Most of the plans are very far-reaching. The Melting Pot has been around for almost 40 years, and until last year the menu was pretty limited. There wasn’t a lot of selection or flexibility on the menu. They added a lot more flexibility last year, for guests and operators.



That’s what Shane Schaibly did, right?

He was a big part of making that happen. Now we’re doing more things that allow operators to be more market-specific, as well as creating brand-new fondues and new ways to fondue.

New ways to fondue?

What I’m trying to do is to sway away from, ‘Oh, you’re just dipping stuff in cheese or chocolate, or dipping it in a broth.’ If I told you I’d have a barbecue fondue, people might raise their eyebrows about that. It might be short ribs dipped in barbecue cheese. I have to consider the fact that there are 135 locations and it has to be executed by everyone. Plus, we’re expanding internationally, so dishes have to be made that have broader appeal or can be cross-used from one location to another.

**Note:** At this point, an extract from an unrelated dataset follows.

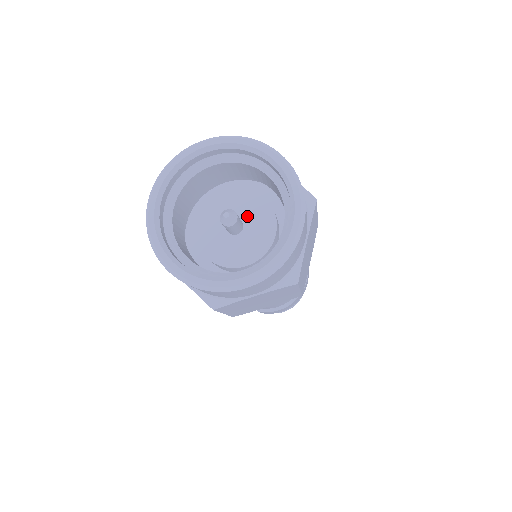
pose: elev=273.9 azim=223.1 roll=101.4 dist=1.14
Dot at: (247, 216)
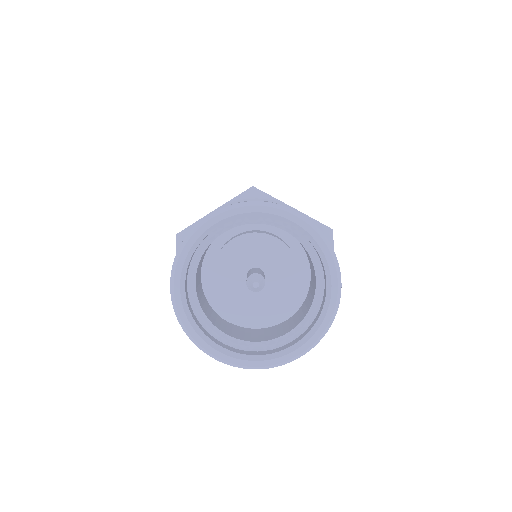
Dot at: (273, 278)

And there might be things we develop in other countries that we can bring back here.

What international markets are you looking at?

The Middle East and Indonesia will be the locations we open soonest. It will be a true melting pot as we move on. I came in at a very pivotal time within the company, so it’s good timing for me.

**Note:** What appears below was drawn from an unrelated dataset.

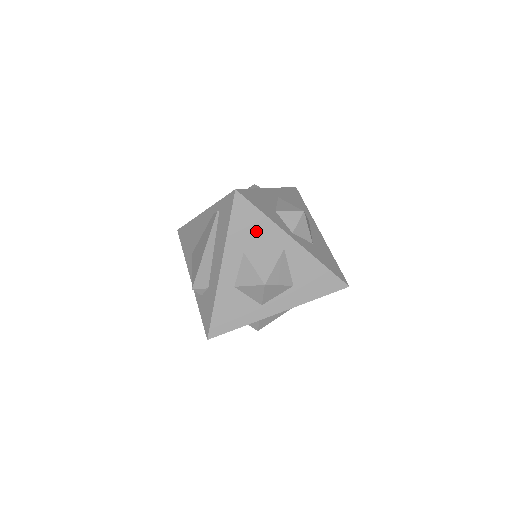
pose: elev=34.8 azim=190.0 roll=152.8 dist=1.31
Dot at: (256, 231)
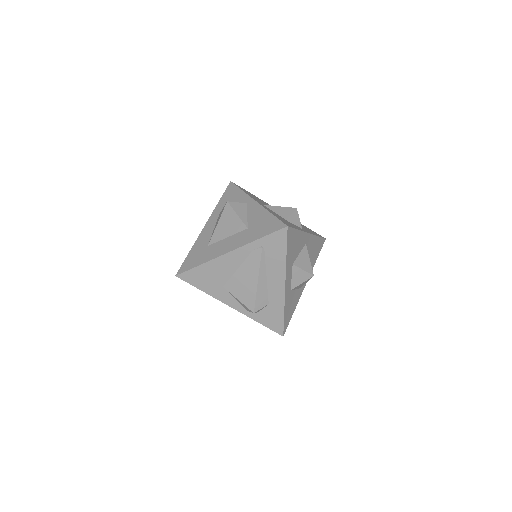
Dot at: (296, 245)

Shane Schaibly also started implementing some local elements at The Melting Pot. Are you going to continue that?

We’ll be making more use of locally available products, not just, let me throw Cajun spice on something and, ‘Here you go, Louisiana.’ So we can actually source Pacific Northwest seafood for our Northwest restaurants, grouper and mahi mahi for Florida, and even using local dairy farmers for some items. We have our suppliers for our cheese and chocolate, because those are our signature items, but there’s lots of flexibility in other areas.

We’re also working on giving guests more dining options. Sometimes it takes a long time to eat at The Melting Pot and that makes it more of a special occasion.

I’m thinking of dishes that are fully made in the kitchen [rather than eaten as fondue at the table] that can reduce some of those times. Maybe you want your cheese and your chocolate, but you don’t want to cook it yourself. We do offer a fully prepared salad course. There’s nothing stopping us from having other courses that are fully prepared in the kitchen without losing the fondue experience.

Also, there’s no reason why you can’t just come to the bar and have a chocolate or a cheese, or a cheese and a prepared entrée.

Won’t that add new complexities to the kitchen?

Absolutely, but that’s part of the reason why I’m here, to make sure it’s not too complex and that there aren’t any logistical issues that could easily crop up when you try to do something that you haven’t done for the past 30 years.

These aren’t things you’re going to see in September, but we’re going to start testing it ASAP.

Correction: July 25, 2014  This story has been updated to reflect The Melting Pot's age and current menu offerings.